_Source document_:
[Start of section]
# Visual basic help



## shuggans (Feb 4, 2011)

I am writing code that requires a string  variable to start with http:\\www..
using * as wildcards doesnt work in vb i just found out, so can someone help with this block of code?
        If TextBox_Homepage.Text = "Http:\\*" Then
            If TextBox_Homepage.Text = "Http:\\www.*" Then
                Var_Homepage = TextBox_Homepage.Text
            Else : Var_Homepage = "www." & TextBox_Homepage.Text
            End If
        Else : Var_Homepage = "http:\\www." & TextBox_Homepage.Text
        End If


----------



## meirb111 (Feb 4, 2011)

if your vb version is 2005 or higher use :

If TextBox_Homepage.text.StartsWith("Http:\\",1)= true Then
If TextBox_Homepage.Text. StartsWith("Http:\\www.",1)=true Then
...


----------



## Kreij (Feb 4, 2011)

Or you could strip off the first 7 (or 10) characters as a substring and validate it ...

if (TextBox_HomePage.Text.Substring(0, 7).Equals("Http:\\") = true) Then ...
[End of section]
_Raw data_:
[Start of section]
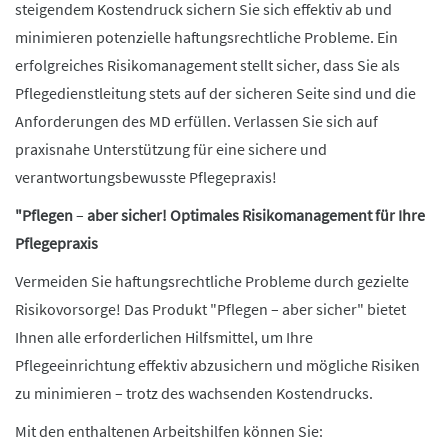
steigendem Kostendruck sichern Sie sich effektiv ab und
minimieren potenzielle haftungsrechtliche Probleme. Ein
erfolgreiches Risikomanagement stellt sicher, dass Sie als
Pflegedienstleitung stets auf der sicheren Seite sind und die
Anforderungen des MD erfüllen. Verlassen Sie sich auf
praxisnahe Unterstützung für eine sichere und
verantwortungsbewusste Pflegepraxis!
"Pflegen
–
aber sicher! Optimales Risikomanagement für Ihre
Pflegepraxis
Vermeiden Sie haftungsrechtliche Probleme durch gezielte
Risikovorsorge! Das Produkt "Pflegen – aber sicher" bietet
Ihnen alle erforderlichen Hilfsmittel, um Ihre
Pflegeeinrichtung effektiv abzusichern und mögliche Risiken
zu minimieren – trotz des wachsenden Kostendrucks.
Mit den enthaltenen Arbeitshilfen können Sie:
[End of section]
_Required actions_:
- A) In the Visual Basic help thread, substitute "BeginsWith" for "StartsWith" and write out the stretch from "if your vb version" through "validate it ...".
- B) Answer these questions from the Visual Basic help thread:
(i) What does shuggans say the string variable needs to start with?
(ii) For which versions of VB does meirb111 give the suggested code?
(iii) How many characters does Kreij suggest stripping off as a substring?

_Exercise solutions_:
- A)
if your vb version is 2005 or higher use :

If TextBox_Homepage.text.BeginsWith("Http:\\",1)= true Then
If TextBox_Homepage.Text. BeginsWith("Http:\\www.",1)=true Then
...


----------



## Kreij (Feb 4, 2011)

Or you could strip off the first 7 (or 10) characters as a substring and validate it ...

- B)
(i) http:\\www.
(ii) Version 2005 or higher
(iii) The first 7 (or 10) characters